Cloning in Cattle
Beschreibung
vor 15 Jahren
In mammalian cell nuclei chromosome territories (CTs) occupy
positions correlating with their gene-density and chromosome size.
While this global radial order has been well documented, the
question of whether a global neighborhood order is also maintained
has remained a controversial matter. To answer this question I grew
clones (of HeLa, HMEC and human diploid fibroblast cells) for up to
5 divisions (32 cells) and performed 3D FISH experiments to
visualize the nuclear positions of 3 different CT pairs. Using
different landmark-based registration approaches I assessed the
similarity of CT arrangements in daughter cells and cousins. As
expected from a symmetrical chromatid movement during mitotic
anaphase and telophase, I was able to confirm previous findings of
a pronounced similarity of CT arrangements between daughter cells.
However, already after two cell cycles the neighborhood order in
cousins was nearly completely lost. This loss indicates that a
global neighborhood order is not maintained. Further, I could show
in the present thesis that a gene density correlated distribution
of CTs, which has already been shown in different cell types of
various species appears to be independent of the cell cycle.
Moreover I could provide evidence that the nuclear shape plays a
major role in defining the extent of this gene-density correlated
distribution, as nuclei of human, old world monkey and bovine
fibroblasts showed an increased difference in the radial
distribution of gene poor/dense CTs when their nuclei were
artificially reshaped from a flat ellipsoid to a nearly spherical
nucleus.
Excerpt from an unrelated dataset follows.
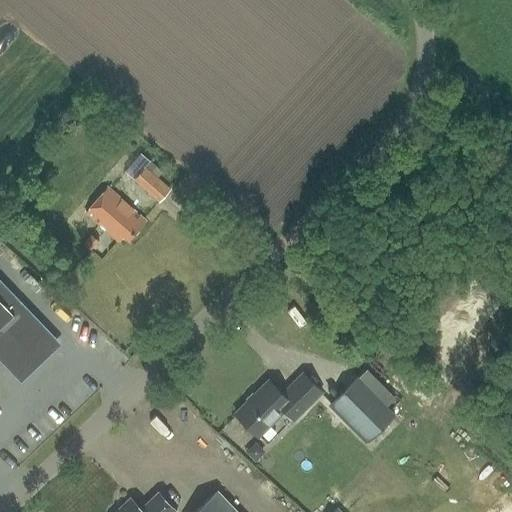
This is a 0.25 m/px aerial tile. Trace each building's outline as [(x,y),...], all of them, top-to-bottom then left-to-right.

The observation that a gene-density correlated
distribution of CTs has been found in nuclei from birds to humans
argues for a significant, yet undiscovered functional impact. So
far CTs have been investigated mainly in cultured cells and to some
extent in tissues, yet little is known about the origin and fate of
CTs during early development. To gain insights into the very early
organization of CTs in preimplantation embryos I have developed a
fluorescence in situ hybridization (FISH) protocol, which enables
the visualization of CTs in three dimensionally preserved embryos.
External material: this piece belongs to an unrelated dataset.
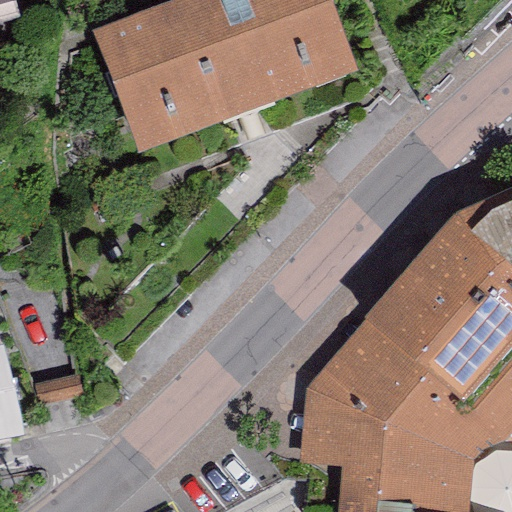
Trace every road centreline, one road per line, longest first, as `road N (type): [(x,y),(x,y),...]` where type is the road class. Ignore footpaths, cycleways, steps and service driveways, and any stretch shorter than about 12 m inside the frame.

Using this protocol I have investigated CTs of bovine chromosomes
19 and 20, representing the most gene-rich and gene-poor
chromosomes, respectively. Equivalent to the distributions
described in other species I could confirm a gene density related
spatial CT arrangement in bovine fibroblasts and lymphocytes with
CT 19 being localized more internally and CT 20 more peripherally.
Importantly, I did not find a gene density related distribution of
CTs 19 and 20 in early embryos up to the 8-cell stage. Only in
embryos with more than 8 cells a significant difference in the
distribution of both chromosomes became apparent that increased
upon progression to the blastocyst stage. Since major genome
activation in bovine embryos occurs during the 8- to 16-cell stage,
my findings suggest an interrelation between higher order chromatin
arrangements and transcriptional activation of the embryonic
genome. Using another experimental set up I analyzed the topology
of a developmentally regulated transgene utilizing bovine nuclear
transfer (NT) embryos derived from fetal fibroblasts, which
harbored a mouse Oct4/GFP reporter construct integrated at a single
insertion site on bovine chromosome 13. I analyzed the intranuclear
distribution of the transgene as well as its position in relation
to its harboring chromosome in donor cell nuclei and day 2 NT
embryos, where the transgene is still inactive as well as in day 4
NT embryos, where transgene expression starts, and day 7 NT
embryos, where expression is highly increased. Compared to donor
cell nuclei I found a more peripheral location of both BTA 13 CTs
and the Oct4/GFP transgene in day 2, day 4 and day 7 NT embryos,
although there was a trend of the transgene and both BTA 13 CTs to
re-localize towards the nuclear interior from d2 to d7 embryos.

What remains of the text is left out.